TBS系ドラマ「岸辺のアルバム」「ふぞろいの林檎(りんご)たち」で知られるテレビプロデューサーで演出家の大山勝美(おおやま・かつみ)さん(本名勝美=かつよし)が5日午前0時40分、多臓器不全のため都内の病院で亡くなっていたことが8日、分かった。82歳。葬儀・告別式は近親者で行った。後日「お別れの会」を開く。喪主は妻の女優渡辺美佐子(わたなべ・みさこ=81)が務める。

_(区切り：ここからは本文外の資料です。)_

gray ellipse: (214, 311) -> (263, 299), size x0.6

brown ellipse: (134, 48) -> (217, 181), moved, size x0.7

 十数年前に胆管がんの手術を受け、6年後に再発した。その後、腸閉塞(へいそく)となり、入退院を繰り返した。それでも仕事は続け、9月26日にはBS-TBSの森繁久弥さんの特番でコメント収録を行い、同30日には所属する制作会社「カズモ」の会議にも出席した。しかし、10月2日に腸閉塞で再び入院。渡辺、長男ら家族にみとられて静かに息を引き取った。

 大山さんと渡辺は演出家と女優として知り合い、65年に結婚。渡辺の舞台初日には必ず駆けつけるなど、半世紀に及ぶ、おしどり夫婦だった。渡辺の所属事務所によると、渡辺は11月の舞台「黄昏にロマンス」の稽古中で「舞台に集中したい」と会見の予定はないという。

 旧満州(現中国東北部)生まれ。早大卒業後、57年にTBS入社。ドラマ畑一筋に歩み山田太一さん脚本の「岸辺のアルバム」「想い出づくり」などを手掛け、演出家久世光彦さんらとともに「ドラマのTBS」の全盛期を支えた。TBS退職後、カズモを設立。演出家、プロデューサーとして精力的に活動を続け「蔵」「天国までの百マイル」「長崎ぶらぶら節」など多くのドラマを送り出した。

 著書に「テレビ原人の昼休み」「私説放送史」など。94年紫綬褒章、03年勲4等旭日小綬章を受章した。